Whenever we make a decision in business, we test a hypothesis, no matter if it is in product, marketing or sales, at the end we make assumptions that will guide our actions. When we say that we will implement the next feature, or run this campaign we make a hypothesis that this particular action will have some positive impact to what we have set as a goal. The goal could be our revenues, our signups, the time it takes for a customer to use the product, put anything you want here.
You might wonder why I’m making these obvious statements. There’s a lot of buzz about statistics, data science machine learning etc. What these fields actually do is to codify in a scientific way processes that everyone inside a business executes. This new, more scientific, way of doing things has some serious advantages and that’s how all this hype is justified. At the end, it is just a more formal way of doing all the things that you already do. Hopefully by exposing the relevance between the already established practices and this new scientific way, it will also become more accessible and less frightening to anyone without a technical or scientific background.
Let’s start with a simple use case. Based on our metrics, we believe that when a new user sign-ups for the first time on our product, it takes a lot of time to actually figure out what to do with it. Now, this is something easily measured with a tool like Mixpanel, Segment or Intercom. We capture events that the user generates on the product and we measure the time it takes between two subsequent events. In this case, the first event would be the login event and the second could be any event/action on the product.
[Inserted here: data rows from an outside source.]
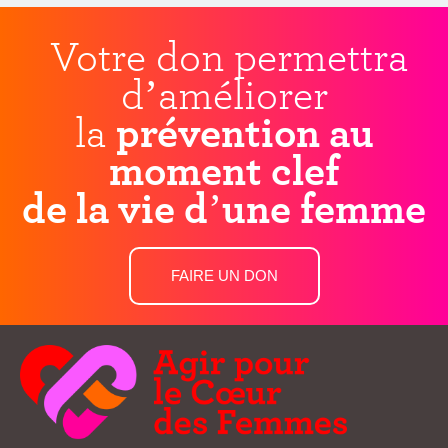
Votre don permettra
d’améliorer
la
prévention au
moment clef
de la vie d’une femme
FAIRE UN DON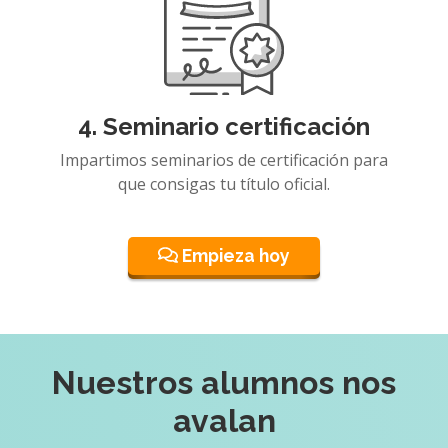
4. Seminario certificación
Impartimos seminarios de certificación para
que consigas tu título oficial.
Empieza hoy
Nuestros alumnos nos
avalan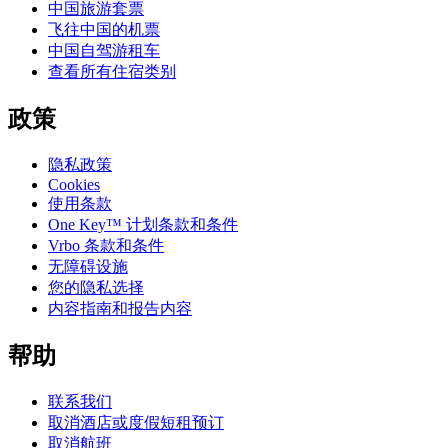
中国旅游套票
飞往中国的机票
中国自驾游租车
查看所有住宿类别
政策
隐私政策
Cookies
使用条款
One Key™ 计划条款和条件
Vrbo 条款和条件
无障碍设施
您的隐私选择
内容指南和报告内容
帮助
联系我们
取消酒店或度假短租预订
取消航班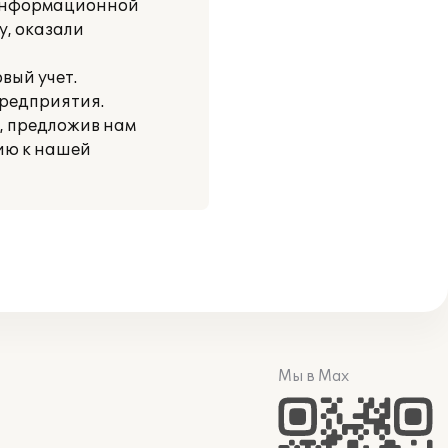
е информационной
у, оказали
вый учет.
предприятия.
, предложив нам
ию к нашей
Мы в Max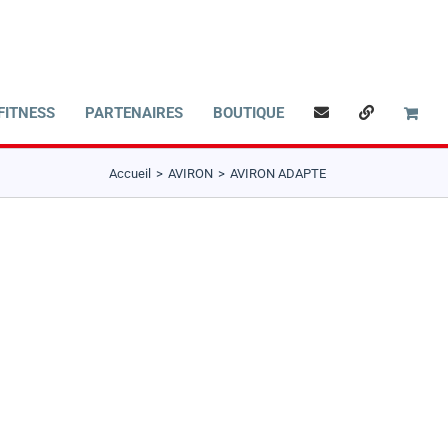
FITNESS
PARTENAIRES
BOUTIQUE
Accueil
AVIRON
AVIRON ADAPTE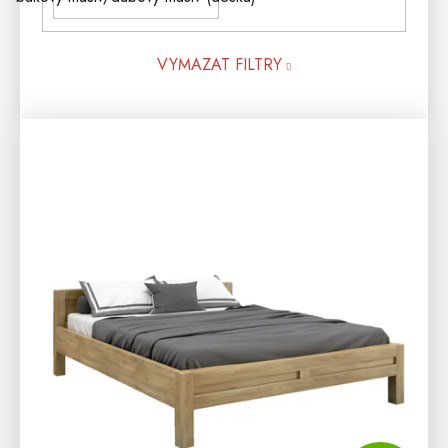
VYMAZAT FILTRY
V
Ý
P
I
S
P
R
O
D
U
K
T
Ů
To improve the time it takes for the user to start using the product, we decided to introduce an intro video. So when she logs on for the first time that video explains what the product has to offer. Hopefully, by watching this video the user will be more educated about the capabilities of the product and the time it takes to start using it will be reduced.
So what a product manager would do is the following:
We are comparing two funnels that are either created using two different groups of people for the same period, the new signups who saw the video and those who didn’t. Or the product manager could use the same funnel for the sign ups that happened before the video was introduced.
So far the product manager has done the following:
There’s a very basic concept in statistics that is called “hypothesis testing”.
“Hypothesis testing is the use of statistics to determine the probability that a given hypothesis is true.”
Statistical hypothesis testing also has four steps, these are the following:
Now, the above might scare you a bit but at the end, it’s the formal way statistics offer to do the same steps that the product manager did. Let’s see how they relate.
1. The Null Hypothesis is the mean time between two funnel steps for the case where the video is not played to the new signup. The Alternative Hypothesis is that the mean time after the video is introduced will be smaller. This is exactly what the product manager is also measuring by comparing the two funnels we described earlier.
2. Instead of creating the funnels a statistician, based on the nature of the events that are measured, would choose a statistic and use that to calculate the p-values also for step 3. Here we are getting a bit technical but actually, it’s just a different tool that substitutes the funnels.
3. Instead of comparing the mean times directly and making a more qualitative assessment, we are using the p-value and another threshold to see if the hypothesis is likely to be true or not.
Now, we need to pay close attention to the word “likely”. When the product manager uses the funnels she is actually making a qualitative assessment of the validity of the hypothesis. It is not anything certain but if for example a big different between the mean times is observed she will feel comfortable to say that it was a right choice to introduce the video. If again the difference is marginal she will go back on the white board with the team to figure out new ways of fixing the problem they have. When we use statistics we again use the word “likely” again there’s not absolute certainty in the results, the major difference between what the product manager was doing and these statistical techniques is that this certainty (or lack of it) is quantified and produced by a totally controlled process.
Yes, there are quite a few new words introduced but hopefully, I managed to show you the affinity of the statistical techniques and the everyday life of someone who’s not a statistician. Of course, the product manager will not do the work of a data scientist and start using Chi-Square and Student’s tests or write down confidence intervals instead of product roadmaps. But at least by understanding how the arsenal of a data scientist related to our work will help us to embrace it and feel more comfortable with what it has to offer and also its limitations.